Последующие несколько недель Маргарет продолжала плести корзинки и носить их в магазин, который нанял ее. По своему обыкновению, она каждое воскресное утро ходила в церковь, а все остальное время проводила в уединении в своей промерзшей мансарде. В тот год в Лондоне выдалась особо холодная зима, перед Рождеством выпало много снега. Желая сэкономить деньги, чтобы выкупить чайник, Маргарет отказывала себе в огне и старалась есть поменьше, лишь столько, чтобы поддержать в себе жизнь. В тонкой одежде и стоптанных туфлях, она ходила в магазин и церковь под снегопадом и пронизывающим ветром. Без теплой одежды, еды и огня, под гнетом лет и в таком ослабленном состоянии, она, само собой, заболела. Однажды утром мисс Сноу не вышла, и хозяйка дома, поднявшись на чердак, нашла ее в постели.
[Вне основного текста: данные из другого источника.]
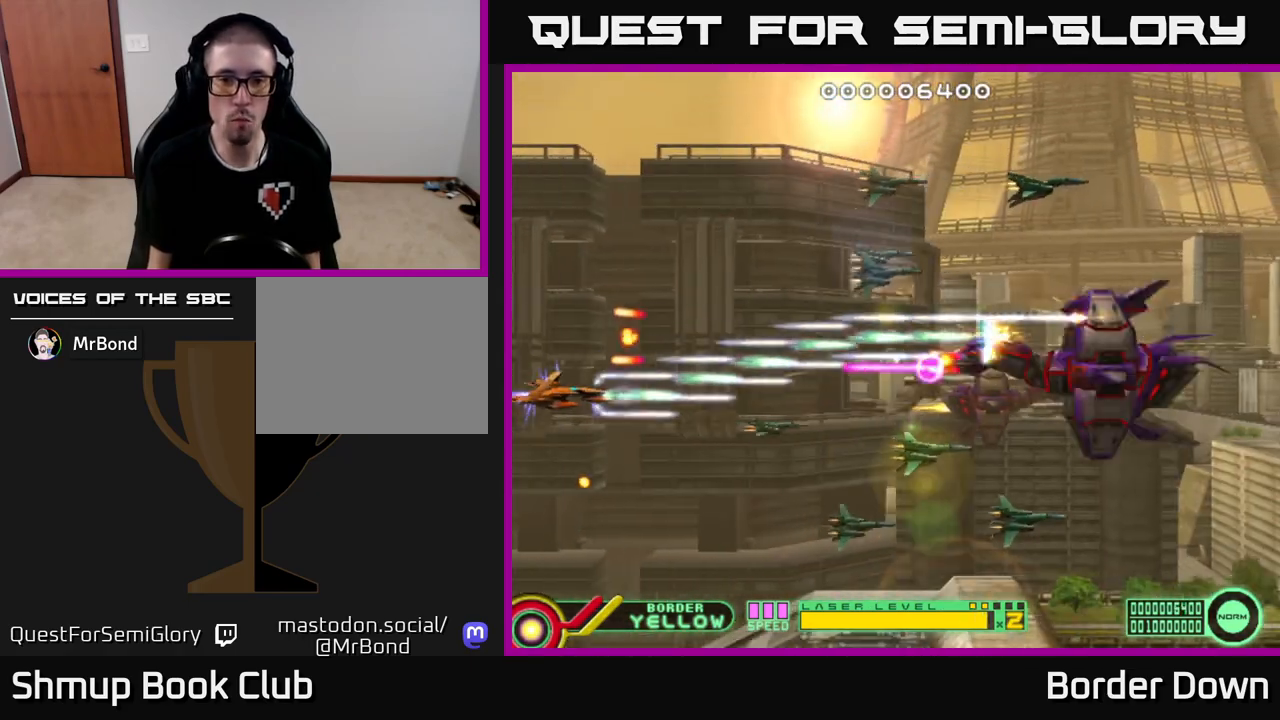
{"buttons": ["A", "DPAD_RIGHT"], "left_stick": "down", "right_stick": "center", "events": [[133, "DPAD_DOWN", "down"], [233, "DPAD_DOWN", "up"]]}
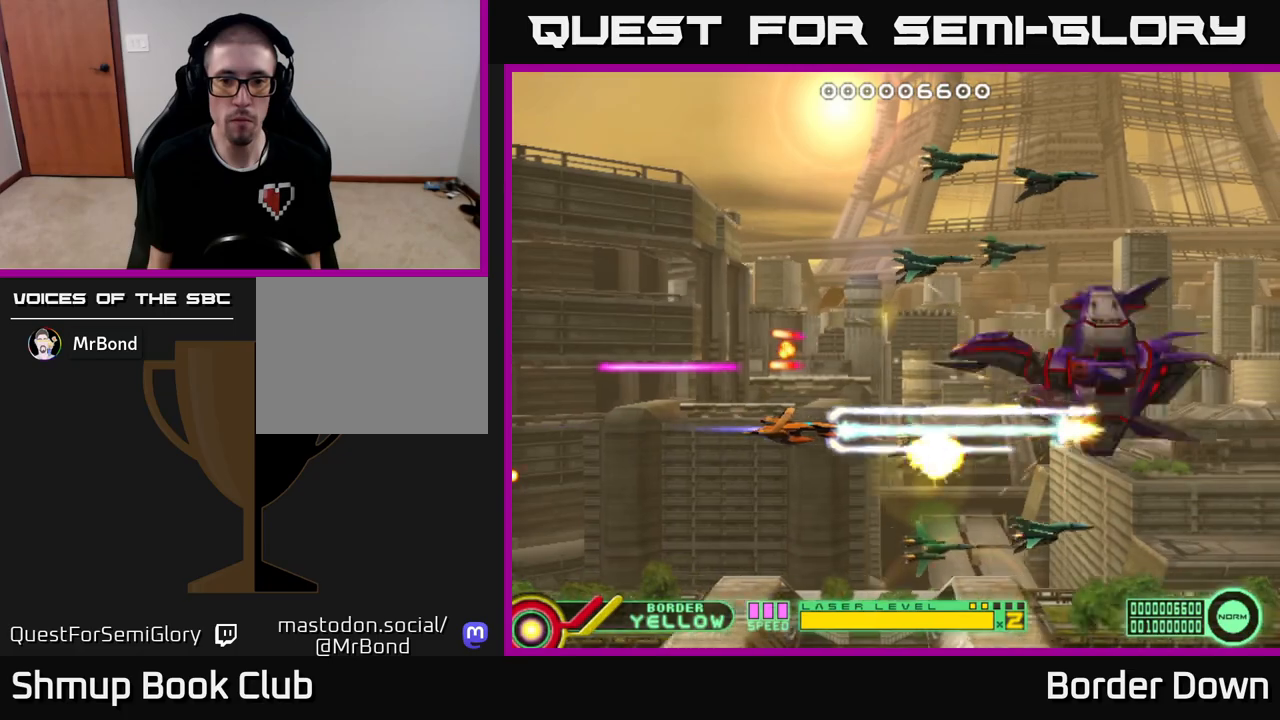
{"buttons": ["DPAD_LEFT"], "left_stick": "down", "right_stick": "center", "events": [[83, "DPAD_UP", "down"], [267, "DPAD_RIGHT", "up"], [300, "DPAD_LEFT", "down"], [317, "DPAD_UP", "up"], [367, "DPAD_UP", "down"], [383, "DPAD_UP", "up"], [483, "A", "up"]]}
И все‑таки несгибаемый дух и врожденная гордость заставляли Маргарет решительно отказываться от благотворительности, и между приступами мучительной боли она плела корзины, сидя на своей продавленной кровати. Наверное, она бы умерла, оказавшись в таком бедственном положении, но Бог пожалел беззащитную измученную женщину и послал ей на помощь ангела. Этим ангелом была Агарь; к тому же она оказалась очень практичным ангелом.
Услышав от соседей, что мисс Сноу заболела, и вспомнив эпизод с серебряным чайником, Агарь поднялась на промерзший чердак и занялась старой девой. Маргарет возражала, собрав все свои невеликие силы, но добросердечная цыганка не прекратила делать то, что считала своим долгом.
— Вы больны и одиноки, так что я должна позаботиться о вас, — сказала она, накинув принесенный ею плед на плечи бедной женщины.
— Но я не смогу вам заплатить. Все, что у меня есть ценного, — это серебряный заварной чайник.
— Ну, — сказала Агарь, продолжая разжигать хороший огонь, — в моем ломбарде он будет в полной безопасности, так что не беспокойтесь. Что касается платы, мы поговорим об этом, когда вы поправитесь.
— Я никогда не поправлюсь, — простонала Маргарет и повернулась лицом к стене.
«В самом деле, — подумала Агарь, — так оно и есть».
Истощенный многими годами холода и лишений, организм Маргарет был слишком слаб, чтобы и дальше сопротивляться болезни. В следующий раз она покинет свой чердак ногами вперед, и еще один лондонский нищий добавится к великой армии безвестных покойников. Песок времени Маргарет очень быстро подходил к концу.
Агарь была ей как сестра. Она продолжала снабжать Маргарет дровами, едой и одеялами, поила ее вином, а когда удавалось выбраться из ломбарда, часто сидела у постели бедняжки. Именно в одно из таких посещений она услышала историю единственного романа в жизни Маргарет и узнала, почему эти любовные письма — а это в самом деле оказались любовные письма — были спрятаны в серебряном чайнике.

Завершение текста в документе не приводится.